**PARTS OF THE EXERCISE:**
1. List every name in the excerpt on striking portions of pleadings that appears with the courtesy title "Ms." or "Mr.", including the title.
2. Reproduce the passage in the excerpt on striking portions of pleadings from "Ms. Stolyarova’s request" to "to this approach." without any changes.

**DOCUMENT EXTRACT:**
______________________________
Ms. Stolyarova’s request to strike portions of Mr. Frolov’s, Mr. Bakouchev’s and MIC’s pleadings
35Ms. Vaccerelli filed a Request for Order During Proceedings dated February 17, 2009 in which she requested, among other issues, an Order striking specific portions of the pleadings of Mr. Frolov, Mr. Bakouchev and MIC on the basis that those portions set out character or opinion evidence which is not admissible evidence. Ms. Vaccerelli also filed caselaw in support of her Request for Order During Proceedings. At the hearing, Ms. Vaccerelli asked that the Tribunal defer hearing and determining the admissibility of the objected evidence until such point in time as the evidence is tendered by a party. Mr. Frolov and Mr. Bakouchev did not object to this approach.
36Rule 1.7(n) allows the Tribunal to limit the evidence or submissions on any issue in providing for the fair, just and expeditious resolution of any matter before it. I will hear any objections on the admissibility of the evidence that Ms. Vaccerelli has identified in her February 17, 2009 Request for Order During Proceedings at such time as it becomes apparent that this evidence will be tendered through a witness.
______________________________
**GIVEN INFORMATION:**
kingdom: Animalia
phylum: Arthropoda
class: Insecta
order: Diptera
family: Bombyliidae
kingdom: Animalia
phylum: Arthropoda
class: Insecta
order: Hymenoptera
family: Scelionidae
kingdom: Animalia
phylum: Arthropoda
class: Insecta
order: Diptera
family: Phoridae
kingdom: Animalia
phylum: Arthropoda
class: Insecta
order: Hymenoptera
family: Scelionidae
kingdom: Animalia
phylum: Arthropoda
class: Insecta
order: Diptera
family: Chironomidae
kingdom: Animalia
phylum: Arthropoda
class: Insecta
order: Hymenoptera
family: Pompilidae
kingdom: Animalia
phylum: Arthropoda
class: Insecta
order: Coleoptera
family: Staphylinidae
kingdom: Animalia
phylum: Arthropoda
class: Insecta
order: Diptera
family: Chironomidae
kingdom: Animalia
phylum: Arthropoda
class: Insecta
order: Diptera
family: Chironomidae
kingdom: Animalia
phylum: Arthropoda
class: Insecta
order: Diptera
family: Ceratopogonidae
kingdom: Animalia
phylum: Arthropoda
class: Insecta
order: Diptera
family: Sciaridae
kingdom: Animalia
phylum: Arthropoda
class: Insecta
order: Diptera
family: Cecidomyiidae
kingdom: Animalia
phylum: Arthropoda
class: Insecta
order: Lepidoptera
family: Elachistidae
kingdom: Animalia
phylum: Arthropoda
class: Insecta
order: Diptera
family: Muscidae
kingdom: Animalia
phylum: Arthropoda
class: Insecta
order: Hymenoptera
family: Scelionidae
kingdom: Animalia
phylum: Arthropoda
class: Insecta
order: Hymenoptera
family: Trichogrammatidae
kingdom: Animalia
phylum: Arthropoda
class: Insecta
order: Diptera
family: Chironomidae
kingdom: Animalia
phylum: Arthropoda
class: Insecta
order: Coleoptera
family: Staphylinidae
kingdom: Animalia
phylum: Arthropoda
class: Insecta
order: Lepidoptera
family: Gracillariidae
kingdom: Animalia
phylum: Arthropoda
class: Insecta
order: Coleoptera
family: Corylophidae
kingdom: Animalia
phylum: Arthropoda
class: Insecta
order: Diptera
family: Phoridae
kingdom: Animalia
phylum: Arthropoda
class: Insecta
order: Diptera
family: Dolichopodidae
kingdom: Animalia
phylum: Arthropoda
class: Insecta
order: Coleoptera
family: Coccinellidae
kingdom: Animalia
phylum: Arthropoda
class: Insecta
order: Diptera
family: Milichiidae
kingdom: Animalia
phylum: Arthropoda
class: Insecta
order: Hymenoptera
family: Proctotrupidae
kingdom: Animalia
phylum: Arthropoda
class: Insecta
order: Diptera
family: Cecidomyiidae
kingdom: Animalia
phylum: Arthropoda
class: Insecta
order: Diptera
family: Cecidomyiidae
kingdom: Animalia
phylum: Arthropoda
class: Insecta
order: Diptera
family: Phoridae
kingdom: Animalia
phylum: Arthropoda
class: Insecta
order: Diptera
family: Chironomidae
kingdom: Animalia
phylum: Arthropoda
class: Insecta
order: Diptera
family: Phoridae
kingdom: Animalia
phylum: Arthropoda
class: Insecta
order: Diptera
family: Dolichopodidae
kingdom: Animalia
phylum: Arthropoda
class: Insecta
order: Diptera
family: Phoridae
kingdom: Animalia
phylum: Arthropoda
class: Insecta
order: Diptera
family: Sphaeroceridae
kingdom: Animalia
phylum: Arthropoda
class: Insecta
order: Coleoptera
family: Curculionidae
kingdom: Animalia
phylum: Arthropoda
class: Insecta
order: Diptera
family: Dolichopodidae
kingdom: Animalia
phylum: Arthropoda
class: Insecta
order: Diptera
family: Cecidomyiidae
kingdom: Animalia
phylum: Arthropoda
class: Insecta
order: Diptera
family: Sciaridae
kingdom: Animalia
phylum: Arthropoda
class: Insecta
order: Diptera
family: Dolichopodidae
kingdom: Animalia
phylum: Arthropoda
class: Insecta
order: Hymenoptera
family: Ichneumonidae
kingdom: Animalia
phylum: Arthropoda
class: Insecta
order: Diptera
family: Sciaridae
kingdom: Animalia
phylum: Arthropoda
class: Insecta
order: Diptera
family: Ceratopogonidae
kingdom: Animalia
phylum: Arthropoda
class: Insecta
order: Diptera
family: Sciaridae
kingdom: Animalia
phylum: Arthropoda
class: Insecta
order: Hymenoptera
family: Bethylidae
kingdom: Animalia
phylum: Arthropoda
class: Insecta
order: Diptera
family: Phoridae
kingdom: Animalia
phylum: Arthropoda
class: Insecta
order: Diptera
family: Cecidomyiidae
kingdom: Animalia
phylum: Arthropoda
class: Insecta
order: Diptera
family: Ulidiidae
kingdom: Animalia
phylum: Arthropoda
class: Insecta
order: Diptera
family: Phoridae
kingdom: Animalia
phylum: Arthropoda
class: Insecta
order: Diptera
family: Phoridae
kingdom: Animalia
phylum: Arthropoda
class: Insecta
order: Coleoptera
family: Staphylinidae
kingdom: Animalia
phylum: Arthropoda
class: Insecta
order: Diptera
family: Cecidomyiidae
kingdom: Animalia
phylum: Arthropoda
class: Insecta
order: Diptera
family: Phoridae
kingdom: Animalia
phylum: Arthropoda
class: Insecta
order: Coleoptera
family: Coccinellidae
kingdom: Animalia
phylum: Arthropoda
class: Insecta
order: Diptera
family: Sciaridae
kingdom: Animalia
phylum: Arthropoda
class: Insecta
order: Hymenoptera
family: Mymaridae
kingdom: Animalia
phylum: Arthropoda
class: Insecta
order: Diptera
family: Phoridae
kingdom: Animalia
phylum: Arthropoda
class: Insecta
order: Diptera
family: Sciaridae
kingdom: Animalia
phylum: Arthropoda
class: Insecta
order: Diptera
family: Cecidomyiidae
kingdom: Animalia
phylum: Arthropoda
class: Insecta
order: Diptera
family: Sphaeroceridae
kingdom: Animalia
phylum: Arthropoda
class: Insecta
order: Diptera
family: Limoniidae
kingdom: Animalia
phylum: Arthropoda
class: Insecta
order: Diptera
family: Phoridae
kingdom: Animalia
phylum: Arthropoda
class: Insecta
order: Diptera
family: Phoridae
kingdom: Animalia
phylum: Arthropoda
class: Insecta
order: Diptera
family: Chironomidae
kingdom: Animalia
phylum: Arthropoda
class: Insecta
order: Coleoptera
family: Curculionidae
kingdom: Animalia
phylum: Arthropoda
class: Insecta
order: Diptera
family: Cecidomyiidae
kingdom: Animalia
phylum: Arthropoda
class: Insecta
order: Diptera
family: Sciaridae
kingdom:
______________________________
**EXERCISE SOLUTIONS:**
1.
Ms. Stolyarova
Mr. Frolov
Mr. Bakouchev
Ms. Vaccerelli

2.
Ms. Stolyarova’s request to strike portions of Mr. Frolov’s, Mr. Bakouchev’s and MIC’s pleadings
35Ms. Vaccerelli filed a Request for Order During Proceedings dated February 17, 2009 in which she requested, among other issues, an Order striking specific portions of the pleadings of Mr. Frolov, Mr. Bakouchev and MIC on the basis that those portions set out character or opinion evidence which is not admissible evidence. Ms. Vaccerelli also filed caselaw in support of her Request for Order During Proceedings. At the hearing, Ms. Vaccerelli asked that the Tribunal defer hearing and determining the admissibility of the objected evidence until such point in time as the evidence is tendered by a party. Mr. Frolov and Mr. Bakouchev did not object to this approach.